In a recent interview in Wealth Adviser, Andrew Beer describes in detail how Beachhead Capital’s Dynamic Beta Strategy differs from smart beta ETFs and explains why the strategy is a viable option for institutional investors and consultants in search of an “alternative” alternative allocation for their portfolios.
“In 2012 we thought there was an opportunity for US high net worth investors who are sensitive to tax issues to create a product using long ETFs. We wanted to create a product that could match or outperform their long/short hedge fund portfolio but only in long ETFs,” Beer explains.
“We have found that across the industry advisers are becoming more aware and sensitive to fees in their portfolio and there are a number of investment platforms that market themselves as being able to provide exclusive ETFs across a broad range of asset classes. We want to be the alternative allocation for those platforms.”

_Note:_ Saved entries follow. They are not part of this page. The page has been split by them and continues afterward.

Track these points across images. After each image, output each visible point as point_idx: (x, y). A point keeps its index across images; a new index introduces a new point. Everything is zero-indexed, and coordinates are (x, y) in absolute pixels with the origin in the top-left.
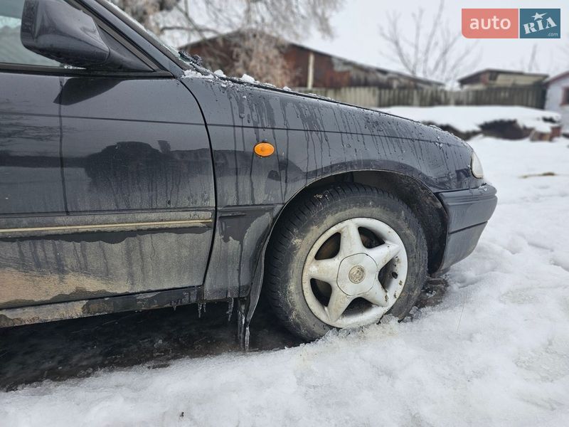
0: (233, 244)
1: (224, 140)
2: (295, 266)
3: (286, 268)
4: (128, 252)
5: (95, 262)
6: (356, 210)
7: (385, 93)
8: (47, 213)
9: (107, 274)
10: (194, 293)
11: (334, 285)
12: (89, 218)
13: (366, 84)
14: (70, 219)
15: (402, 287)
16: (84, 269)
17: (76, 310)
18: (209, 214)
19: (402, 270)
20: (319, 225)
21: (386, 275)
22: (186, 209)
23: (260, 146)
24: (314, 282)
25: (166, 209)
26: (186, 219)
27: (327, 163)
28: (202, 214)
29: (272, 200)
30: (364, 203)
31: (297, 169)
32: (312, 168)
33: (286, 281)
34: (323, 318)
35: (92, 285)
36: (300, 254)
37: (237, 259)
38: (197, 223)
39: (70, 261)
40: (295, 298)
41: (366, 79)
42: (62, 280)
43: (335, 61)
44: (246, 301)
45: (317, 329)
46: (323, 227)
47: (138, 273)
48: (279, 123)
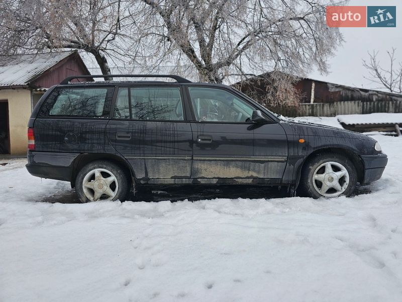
0: (292, 166)
1: (290, 138)
2: (310, 174)
3: (308, 175)
4: (265, 166)
5: (257, 169)
6: (330, 159)
7: (367, 104)
8: (249, 155)
9: (258, 172)
10: (280, 180)
11: (323, 182)
12: (258, 157)
13: (352, 99)
14: (254, 157)
15: (347, 185)
16: (254, 170)
17: (250, 181)
18: (286, 158)
19: (347, 180)
20: (318, 163)
21: (342, 181)
22: (280, 156)
23: (300, 140)
24: (316, 181)
25: (275, 156)
26: (280, 159)
27: (320, 145)
28: (284, 158)
29: (303, 155)
30: (333, 157)
31: (311, 147)
32: (316, 146)
33: (307, 179)
34: (319, 192)
35: (255, 175)
36: (312, 171)
37: (292, 172)
38: (283, 160)
39: (251, 168)
40: (310, 184)
41: (352, 96)
42: (248, 173)
43: (330, 86)
44: (294, 185)
45: (317, 195)
46: (319, 164)
47: (266, 173)
48: (306, 134)
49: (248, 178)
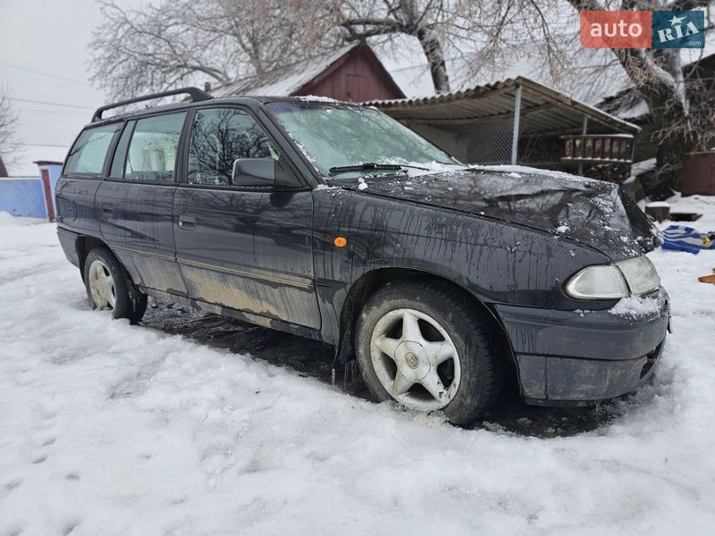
0: (327, 303)
2: (362, 333)
3: (357, 335)
4: (281, 296)
5: (270, 298)
6: (407, 302)
9: (276, 307)
10: (316, 333)
11: (397, 363)
14: (256, 271)
15: (456, 389)
16: (268, 300)
17: (266, 323)
18: (311, 281)
19: (457, 373)
20: (378, 306)
22: (299, 276)
23: (338, 239)
24: (385, 354)
25: (292, 273)
26: (299, 282)
28: (308, 281)
29: (344, 279)
31: (359, 260)
33: (358, 344)
36: (366, 325)
38: (306, 285)
39: (261, 294)
40: (364, 360)
42: (261, 304)
47: (289, 310)
48: (356, 222)
49: (262, 315)
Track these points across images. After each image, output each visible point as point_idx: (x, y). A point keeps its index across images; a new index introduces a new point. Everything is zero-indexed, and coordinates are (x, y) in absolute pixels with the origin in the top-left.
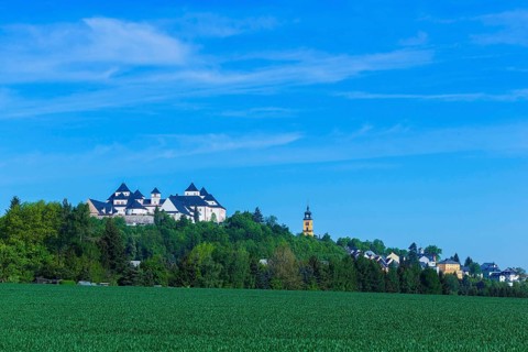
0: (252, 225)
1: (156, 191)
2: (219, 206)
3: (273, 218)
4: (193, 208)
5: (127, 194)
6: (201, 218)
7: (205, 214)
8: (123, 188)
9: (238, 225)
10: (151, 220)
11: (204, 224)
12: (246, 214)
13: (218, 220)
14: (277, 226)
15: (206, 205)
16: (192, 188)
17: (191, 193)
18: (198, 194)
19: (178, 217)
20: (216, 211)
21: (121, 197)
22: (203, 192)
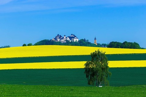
0: (84, 42)
1: (65, 36)
2: (77, 38)
3: (88, 40)
4: (73, 39)
5: (59, 36)
6: (74, 41)
7: (75, 40)
8: (58, 35)
9: (81, 42)
10: (66, 42)
11: (75, 42)
12: (82, 39)
13: (77, 41)
14: (88, 42)
15: (75, 38)
16: (72, 35)
17: (72, 36)
18: (73, 36)
19: (70, 41)
20: (77, 39)
21: (58, 37)
22: (74, 35)
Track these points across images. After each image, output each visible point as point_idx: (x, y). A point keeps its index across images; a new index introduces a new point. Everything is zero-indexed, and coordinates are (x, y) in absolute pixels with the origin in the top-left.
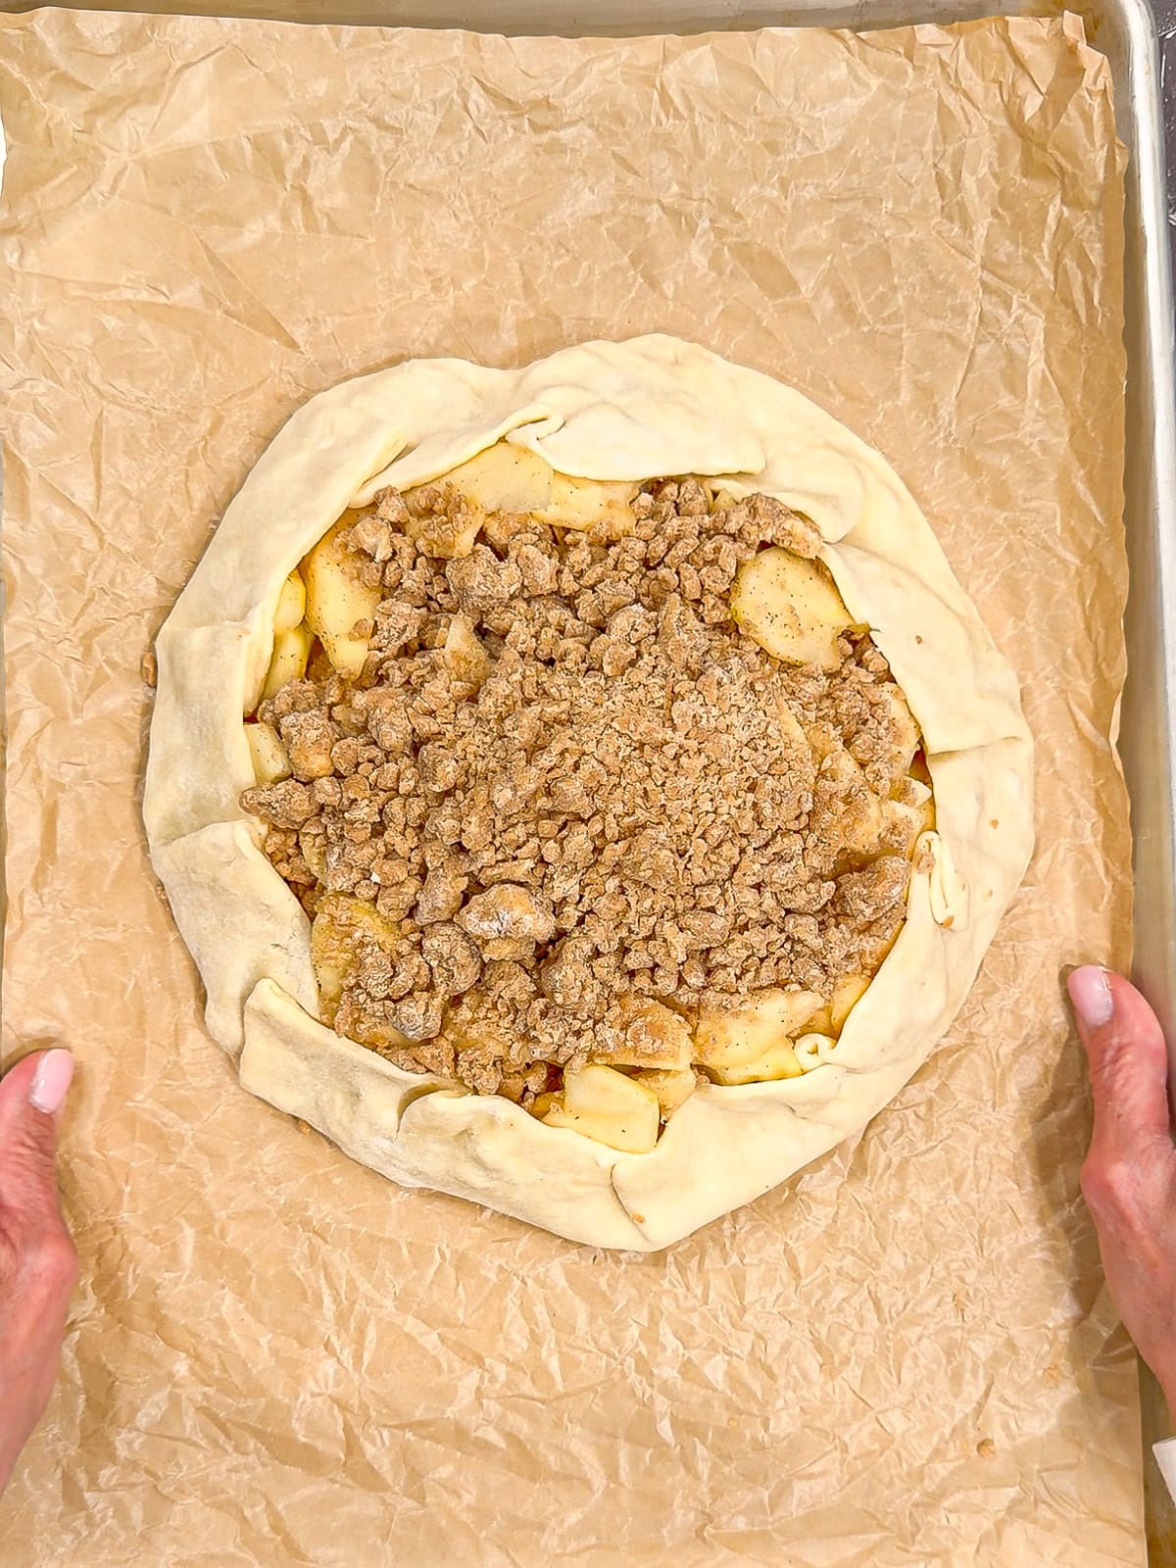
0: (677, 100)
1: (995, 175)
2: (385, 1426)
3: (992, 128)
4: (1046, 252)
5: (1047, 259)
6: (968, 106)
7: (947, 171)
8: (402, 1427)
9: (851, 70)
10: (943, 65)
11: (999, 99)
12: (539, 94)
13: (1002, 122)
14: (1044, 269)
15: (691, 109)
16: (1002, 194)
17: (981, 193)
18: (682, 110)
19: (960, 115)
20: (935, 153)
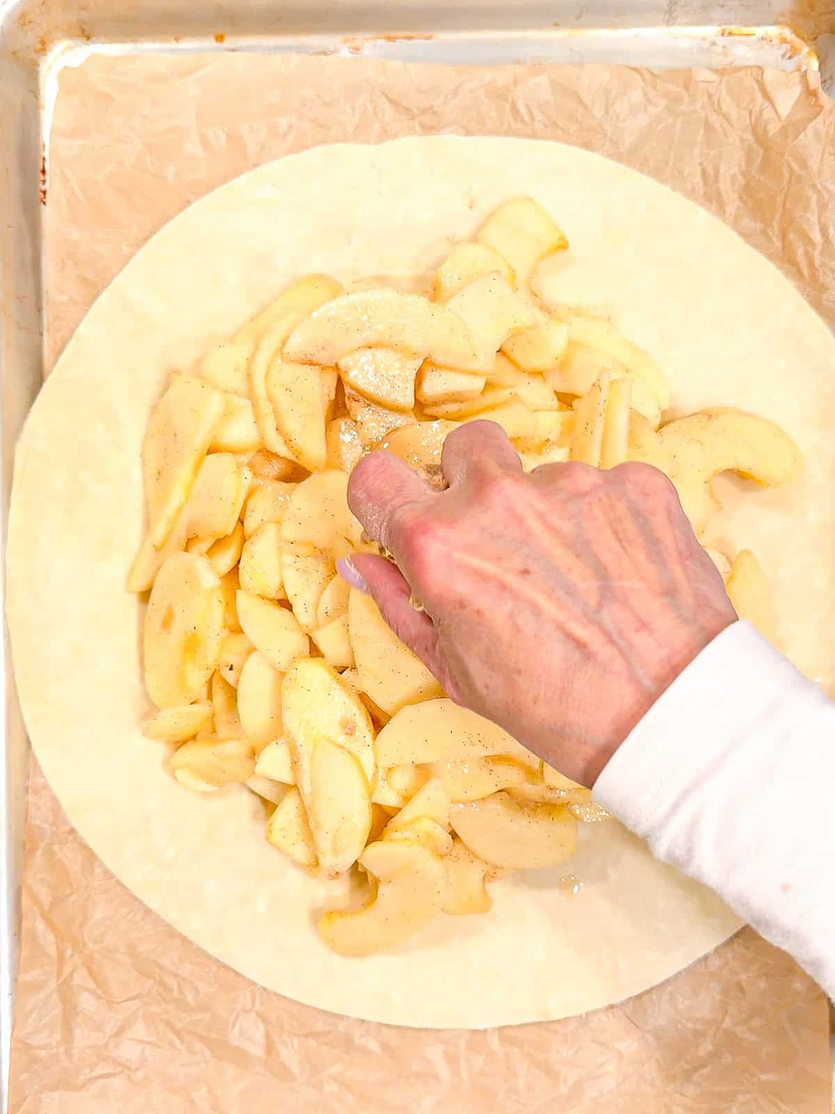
0: (523, 110)
1: (743, 173)
2: (295, 1035)
3: (742, 140)
4: (776, 228)
5: (777, 233)
6: (726, 125)
7: (710, 169)
8: (307, 1036)
9: (645, 94)
10: (710, 96)
11: (748, 121)
12: (427, 104)
13: (749, 136)
14: (775, 239)
15: (532, 118)
16: (747, 186)
17: (733, 183)
18: (527, 118)
19: (720, 130)
20: (702, 155)
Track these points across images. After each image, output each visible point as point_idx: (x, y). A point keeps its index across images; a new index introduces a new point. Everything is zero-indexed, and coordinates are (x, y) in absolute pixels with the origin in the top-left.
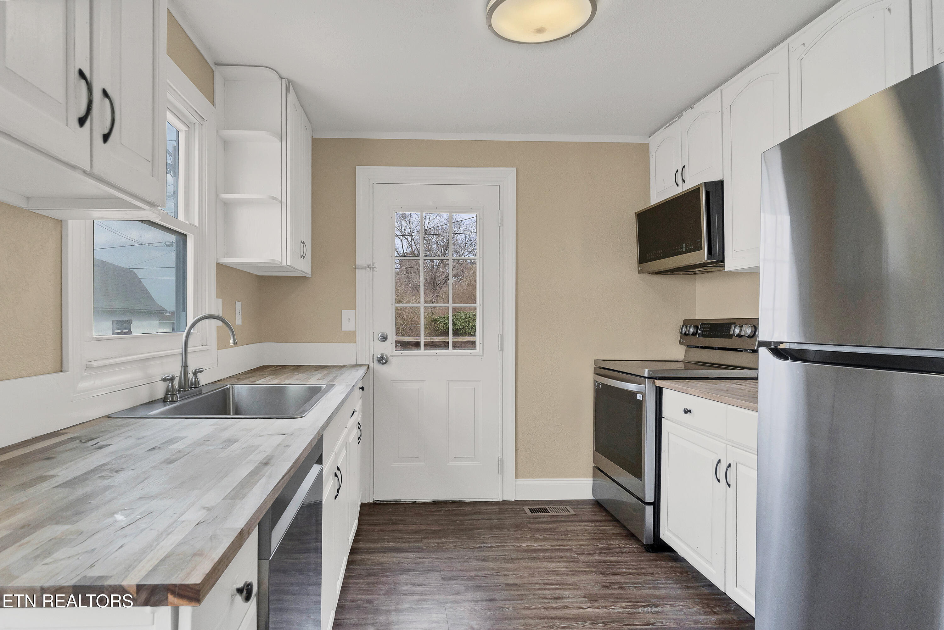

Increasingly smart beta ETFs seem to be replicating hedge fund strategies but Beer says: “Most of the smart beta products I would not characterise as hedge fund products. Hedge funds make most of their money by determining where opportunities are across markets. We seek to capture that through low cost ETFs, while most smart beta ETFs focus on a narrow segment of a particular equity market. Sometimes that is attractive but often you don’t want to own it.”
Beer sources information on hedge fund trading through studying returns of hedge funds. “That gives us a good indication of what they are invested in today and we complement that with qualitative and anecdotal research understanding how hedge funds are investing and through investor letters and prime brokerage reports.”